Massimo Passamonti
Non avrei mai voluto che il motivo per scrivere queste righe fosse una profonda delusione. La profonda delusione di leggere la risposta di Giorgio De Marchis all'invito rivoltogli dal direttore Grassucci a farsi promotore della proposta di dedicare una via o un parco della nostra città a Bettino Craxi.
Invocare, come ha fatto De Marchis, una sorta di franchigia che lo esenterebbe dal giustificare le proprie scelte politiche e che gli si dovrebbe riconoscere per aver dimostrato coraggio nell'aderire al Pds nel 1993, non sembra proprio un argomento utile a schivare la proposta di Grassucci. E ha fatto bene il direttore a ricordare all'ex segretario provinciale della federazione socialista della provincia di Latina, che con quella scelta, in quel periodo, l'unico coraggio che si dimostrava è stato quello di mettersi bellamente alle spalle quattro o cinque anni di convinta militanza socialista e craxiana pur con tutti i distinguo che sulla linea del segretario nazionale nella federazione di latina si manifestavano in quegli anni e che Pasquale Gagliardi ha ricordato nel suo intervento.

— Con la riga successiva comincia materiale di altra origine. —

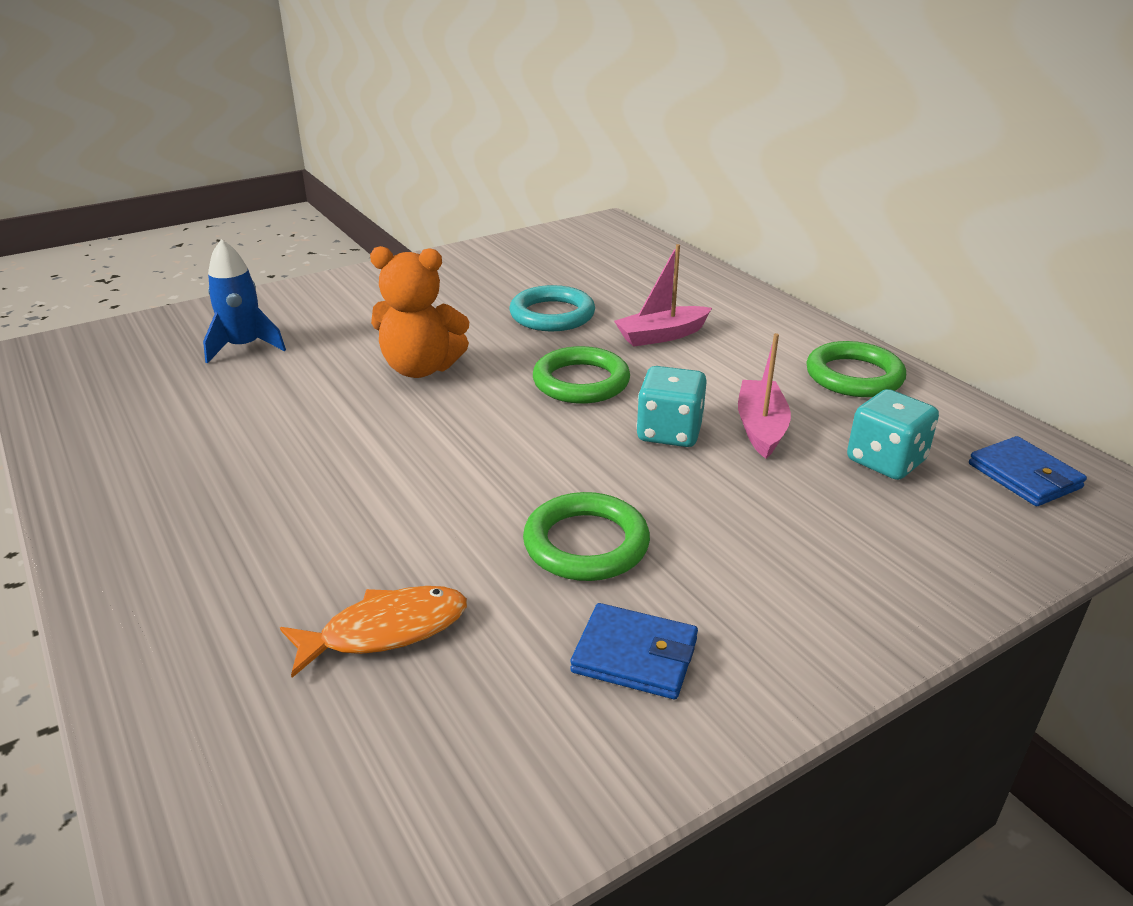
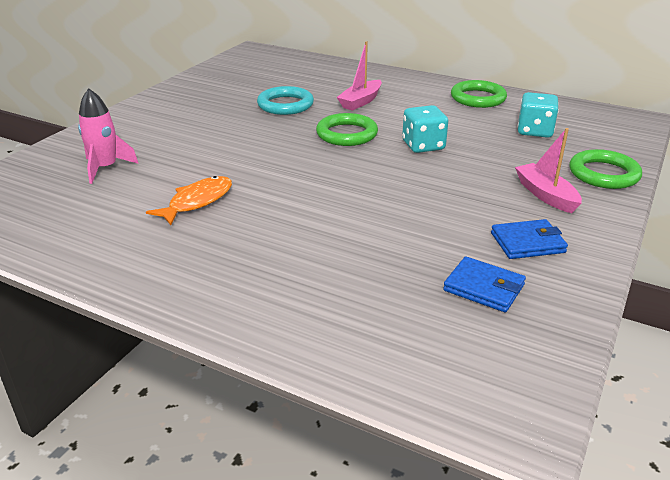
camera: 30 degrees left, 0 degrees up
(244, 347) = (105, 168): blue rocket -> pink rocket
(385, 631) = (399, 275): orange fish -> orange fish (197, 201)
(420, 368) = (244, 151): orange teddy bear -> none
(586, 544) = (447, 206): green ring -> green ring (603, 174)
(761, 428) = (463, 132): pink boat -> pink boat (546, 195)
(1024, 476) = (595, 122): blue wallet -> blue wallet (484, 288)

Posporre poi la responsabilità al coraggio di assumere una iniziativa che avrebbe poi il merito comunque di aprire una discussione su quindici anni della nostra storia, non appare proprio ontologicamente corretto venendo qualsiasi responsabilità dopo e sempre una scelta compiuta o una posizione assunta.
Ebbene dopo tanti anni ormai De Marchis e tutta una generazione, sta perdendo l'ennesima occasione per spiegare e motivare un percorso che certo poco ha avuto a che vedere con una politica riformista e con una sua traduzione nelle nuove formule e formulette, sigle e siglette di cui e' costellata la recente storia degli epigoni del vecchio Pci.
Sarebbe stato invece assai interessante approfittare di un dibattito per una strada da intitolare a Bettino Craxi per capire e approfondire un percorso che ancora risulta oscuro a chi ha veramente creduto nella possibilità di cambiare la società italiana riconoscendo i meriti dei singoli e i bisogni collettivi, dialogando laicamente con i movimenti e ammodernando il nostro sistema per renderlo più' vicino alla gente.
Non ce ne voglia allora Giorgio De Marchis se anche su questo tema, per carità nemmeno lontanamente paragonabile alle grandi battaglie di civiltà che la sinistra pontina ha combattuto (sic) in questi ultimi anni, ancora una volta non ci sarà dato di capire quale sia la posizione di ex socialisti e di ex comunisti. E anche le facili battute sulla collocazione naturale dei socialisti sembrano battute più che una seria riflessione sulla compiutezza di un sistema democratico che certo non ha consentito scelte sulla base della pura teoretica politica ma piuttosto solo sulla convenienza del momento. E proprio dal 1993 in avanti e proprio dalle nuove sponde di De Marchis se ne sono viste delle belle in quanto ad illusioni e pastrocchi.
E allora? Allora meglio fare appello al sindaco Vincenzo Zaccheo. Un appello anche in memoria del primo Presidente del consiglio incaricato che ricevette una delegazione dell'allora Msi aprendo il primo vero sdoganamento della destra italiana.
E il sindaco se si facesse promotore quanto meno di garantire una discussione sul ruolo politico di Craxi, darebbe un altro segno di come il primato della politica sia un valore da ripristinare e che da solo può spiegare come su questo argomento e su qualunque altro aspetto della vita concreta di una società siano forse più importanti le motivazioni delle scelte che si compiono piuttosto che rappresentare uno stucchevole impegno ad inseguire problemi e a non proporre soluzioni.
In questo, anche in questo, i ritardi dei pochi De Marchis rimasti sono sempre più drammatici.